Your copy should hold exactly the lines from the beginning of the listing below through the line with "47: (335, 346, 1.42)", without any pictures.

*** Opening Entries provided ***

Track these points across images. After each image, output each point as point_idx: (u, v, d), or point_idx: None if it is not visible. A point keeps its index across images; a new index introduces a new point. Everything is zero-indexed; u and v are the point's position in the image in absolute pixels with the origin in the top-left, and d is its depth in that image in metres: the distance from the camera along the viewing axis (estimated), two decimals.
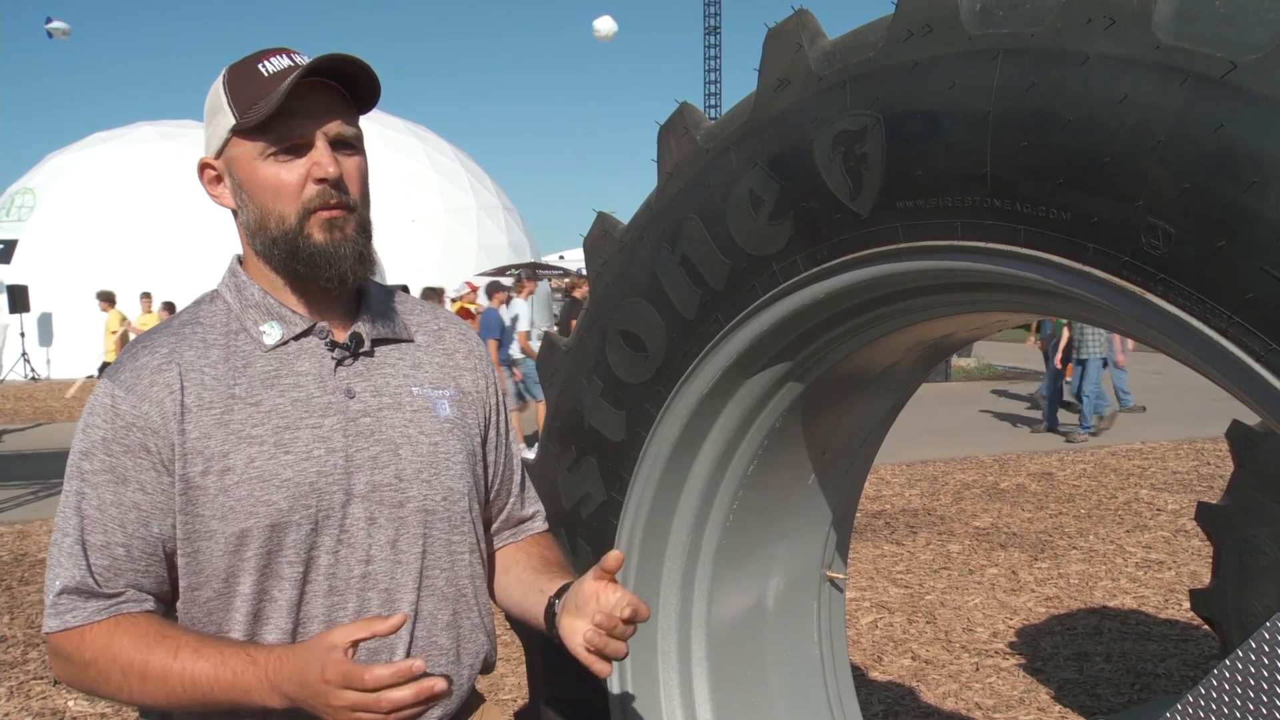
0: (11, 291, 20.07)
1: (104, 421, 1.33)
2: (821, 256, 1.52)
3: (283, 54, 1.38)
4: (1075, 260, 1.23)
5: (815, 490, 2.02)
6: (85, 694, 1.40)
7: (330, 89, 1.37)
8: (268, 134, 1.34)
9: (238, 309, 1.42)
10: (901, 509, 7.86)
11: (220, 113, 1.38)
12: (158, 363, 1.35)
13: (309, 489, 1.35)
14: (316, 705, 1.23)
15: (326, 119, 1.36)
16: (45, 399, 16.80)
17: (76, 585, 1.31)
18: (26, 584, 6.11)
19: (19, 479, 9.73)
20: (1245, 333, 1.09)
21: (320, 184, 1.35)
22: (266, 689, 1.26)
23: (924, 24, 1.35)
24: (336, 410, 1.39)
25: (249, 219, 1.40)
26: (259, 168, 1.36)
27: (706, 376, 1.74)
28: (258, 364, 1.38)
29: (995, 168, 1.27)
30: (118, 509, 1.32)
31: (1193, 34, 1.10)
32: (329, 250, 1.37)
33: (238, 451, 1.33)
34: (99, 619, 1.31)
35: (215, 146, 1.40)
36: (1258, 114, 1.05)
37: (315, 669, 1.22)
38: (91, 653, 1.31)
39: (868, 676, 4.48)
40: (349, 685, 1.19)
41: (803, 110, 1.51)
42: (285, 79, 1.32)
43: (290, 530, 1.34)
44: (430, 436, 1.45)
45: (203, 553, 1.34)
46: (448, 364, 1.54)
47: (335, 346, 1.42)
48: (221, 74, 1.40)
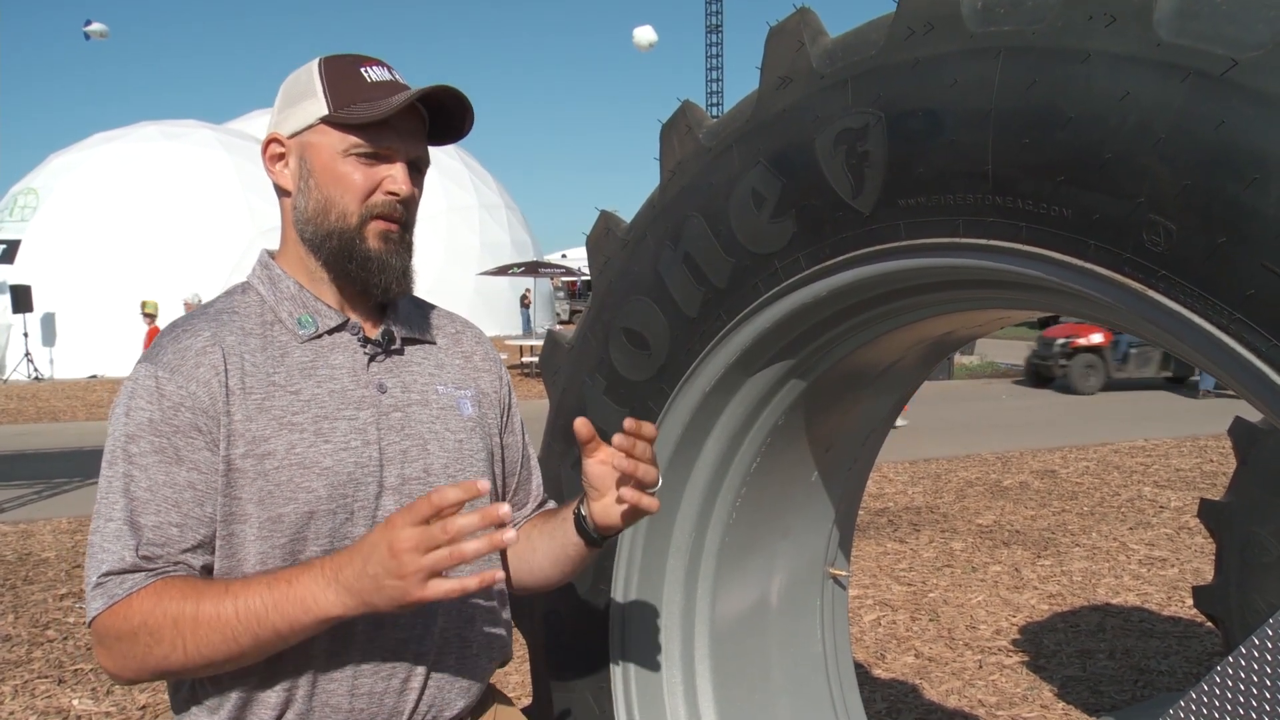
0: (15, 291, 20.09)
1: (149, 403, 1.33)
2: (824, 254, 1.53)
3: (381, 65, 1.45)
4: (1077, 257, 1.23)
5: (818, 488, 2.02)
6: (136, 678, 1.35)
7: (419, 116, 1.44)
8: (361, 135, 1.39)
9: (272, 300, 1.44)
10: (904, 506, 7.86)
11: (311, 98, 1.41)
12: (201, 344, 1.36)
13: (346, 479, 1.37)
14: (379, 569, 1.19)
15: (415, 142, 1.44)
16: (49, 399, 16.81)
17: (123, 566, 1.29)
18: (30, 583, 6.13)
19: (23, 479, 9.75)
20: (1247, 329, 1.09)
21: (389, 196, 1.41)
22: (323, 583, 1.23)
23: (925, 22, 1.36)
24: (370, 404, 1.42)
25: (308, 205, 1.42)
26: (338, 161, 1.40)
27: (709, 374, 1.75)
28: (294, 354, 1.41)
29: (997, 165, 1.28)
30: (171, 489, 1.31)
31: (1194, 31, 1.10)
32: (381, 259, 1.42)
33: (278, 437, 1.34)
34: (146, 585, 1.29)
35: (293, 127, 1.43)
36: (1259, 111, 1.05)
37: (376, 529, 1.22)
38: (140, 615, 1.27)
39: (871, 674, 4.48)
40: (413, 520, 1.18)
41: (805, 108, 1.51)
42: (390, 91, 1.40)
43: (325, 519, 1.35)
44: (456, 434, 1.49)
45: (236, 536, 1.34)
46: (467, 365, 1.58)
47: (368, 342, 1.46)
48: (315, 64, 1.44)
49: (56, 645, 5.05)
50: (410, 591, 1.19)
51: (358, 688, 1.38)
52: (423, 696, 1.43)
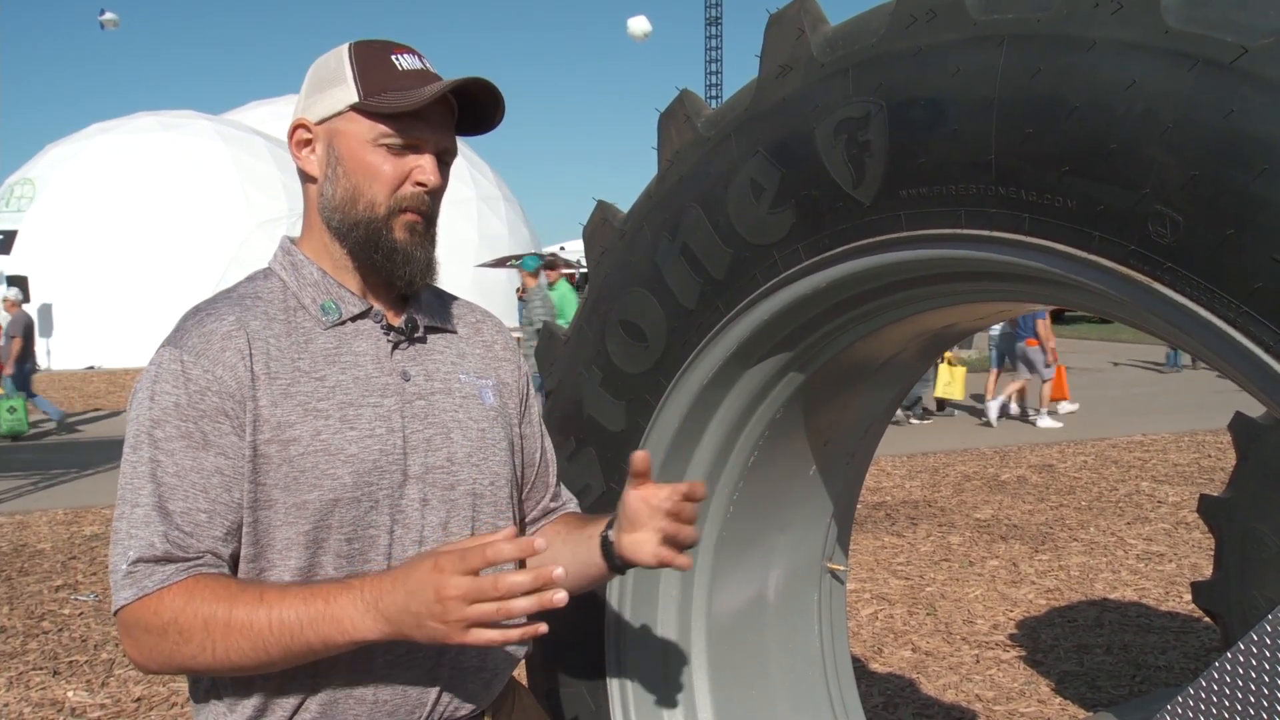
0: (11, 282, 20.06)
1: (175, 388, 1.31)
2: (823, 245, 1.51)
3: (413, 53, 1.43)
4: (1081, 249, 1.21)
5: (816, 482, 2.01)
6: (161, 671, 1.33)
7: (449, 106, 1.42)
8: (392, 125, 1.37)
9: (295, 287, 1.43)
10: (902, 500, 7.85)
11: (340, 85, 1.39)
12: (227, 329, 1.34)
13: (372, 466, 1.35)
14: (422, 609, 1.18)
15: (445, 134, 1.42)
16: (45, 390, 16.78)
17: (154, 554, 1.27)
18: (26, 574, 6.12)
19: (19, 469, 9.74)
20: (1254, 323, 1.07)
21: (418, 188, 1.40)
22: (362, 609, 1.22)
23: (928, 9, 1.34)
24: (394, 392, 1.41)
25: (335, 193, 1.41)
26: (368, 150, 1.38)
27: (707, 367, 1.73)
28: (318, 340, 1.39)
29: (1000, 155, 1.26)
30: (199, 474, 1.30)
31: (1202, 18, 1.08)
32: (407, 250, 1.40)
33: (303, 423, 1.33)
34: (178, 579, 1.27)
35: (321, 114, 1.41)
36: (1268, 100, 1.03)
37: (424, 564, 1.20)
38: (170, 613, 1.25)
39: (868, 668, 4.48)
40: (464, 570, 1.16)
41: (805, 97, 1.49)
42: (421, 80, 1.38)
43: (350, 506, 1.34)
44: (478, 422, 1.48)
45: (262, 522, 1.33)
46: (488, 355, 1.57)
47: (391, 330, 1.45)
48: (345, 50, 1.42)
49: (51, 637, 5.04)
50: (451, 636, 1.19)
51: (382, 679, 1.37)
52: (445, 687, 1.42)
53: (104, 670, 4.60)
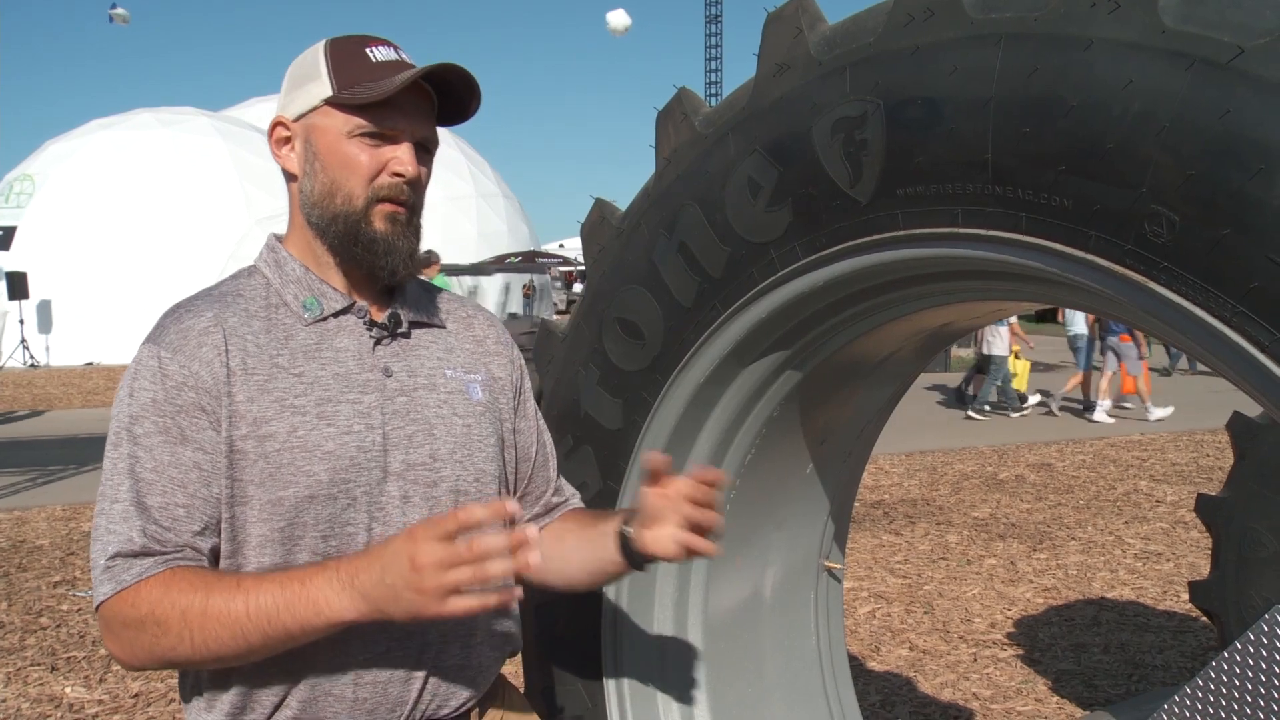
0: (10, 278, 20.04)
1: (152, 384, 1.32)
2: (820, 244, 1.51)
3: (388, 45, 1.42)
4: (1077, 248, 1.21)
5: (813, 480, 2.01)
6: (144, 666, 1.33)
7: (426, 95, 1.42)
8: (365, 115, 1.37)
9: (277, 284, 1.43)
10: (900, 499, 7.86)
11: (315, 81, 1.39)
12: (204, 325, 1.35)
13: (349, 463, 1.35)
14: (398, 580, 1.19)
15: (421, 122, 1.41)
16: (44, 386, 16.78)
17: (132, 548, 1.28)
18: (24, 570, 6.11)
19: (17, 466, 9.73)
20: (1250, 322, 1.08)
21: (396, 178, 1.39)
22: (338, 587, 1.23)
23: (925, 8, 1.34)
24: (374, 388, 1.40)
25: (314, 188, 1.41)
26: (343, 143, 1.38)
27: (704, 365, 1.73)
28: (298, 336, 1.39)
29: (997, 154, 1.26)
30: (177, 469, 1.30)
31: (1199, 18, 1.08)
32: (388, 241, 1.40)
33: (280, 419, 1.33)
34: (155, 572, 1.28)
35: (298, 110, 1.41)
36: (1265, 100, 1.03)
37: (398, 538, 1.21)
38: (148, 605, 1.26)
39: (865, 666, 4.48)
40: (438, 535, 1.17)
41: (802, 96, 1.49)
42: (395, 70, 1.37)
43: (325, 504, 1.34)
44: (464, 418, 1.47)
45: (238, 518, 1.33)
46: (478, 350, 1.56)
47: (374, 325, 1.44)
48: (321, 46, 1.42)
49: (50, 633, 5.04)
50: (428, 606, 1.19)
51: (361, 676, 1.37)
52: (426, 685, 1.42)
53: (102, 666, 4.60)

*** Closing Entries provided ***

» **Answer space**
Track these points across images. After each image, output each point as point_idx: (u, v, d), or point_idx: None if it is not visible. A point keeps its index across images; a new index introduces a new point. Everything is zero-indexed; u and v are the point's position in the image in absolute pixels with the origin in the top-left, and d is its depth in that image in metres: the distance from the camera along the viewing axis (estimated), two decimals.
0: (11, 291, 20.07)
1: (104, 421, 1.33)
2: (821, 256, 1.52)
3: (283, 54, 1.38)
4: (1075, 260, 1.23)
5: (815, 490, 2.02)
6: (85, 694, 1.40)
7: (330, 89, 1.37)
8: (268, 134, 1.34)
9: (238, 309, 1.42)
10: (901, 509, 7.86)
11: (220, 113, 1.38)
12: (158, 363, 1.35)
13: (309, 489, 1.35)
14: (316, 705, 1.23)
15: (326, 119, 1.36)
16: (45, 399, 16.80)
17: (76, 585, 1.31)
18: (26, 584, 6.11)
19: (19, 479, 9.73)
20: (1245, 333, 1.09)
21: (320, 184, 1.35)
22: (266, 689, 1.26)
23: (924, 24, 1.35)
24: (336, 410, 1.39)
25: (249, 219, 1.40)
26: (259, 168, 1.36)
27: (706, 376, 1.74)
28: (258, 364, 1.38)
29: (995, 168, 1.27)
30: (118, 509, 1.32)
31: (1193, 34, 1.10)
32: (329, 250, 1.37)
33: (238, 451, 1.33)
34: (99, 619, 1.31)
35: (215, 146, 1.40)
36: (1258, 114, 1.05)
37: (315, 669, 1.22)
38: (91, 653, 1.31)
39: (868, 676, 4.48)
40: (349, 685, 1.19)
41: (803, 110, 1.51)
42: (285, 79, 1.32)
43: (290, 530, 1.34)
44: (430, 436, 1.45)
45: (203, 553, 1.34)
46: (448, 364, 1.54)
47: (335, 346, 1.42)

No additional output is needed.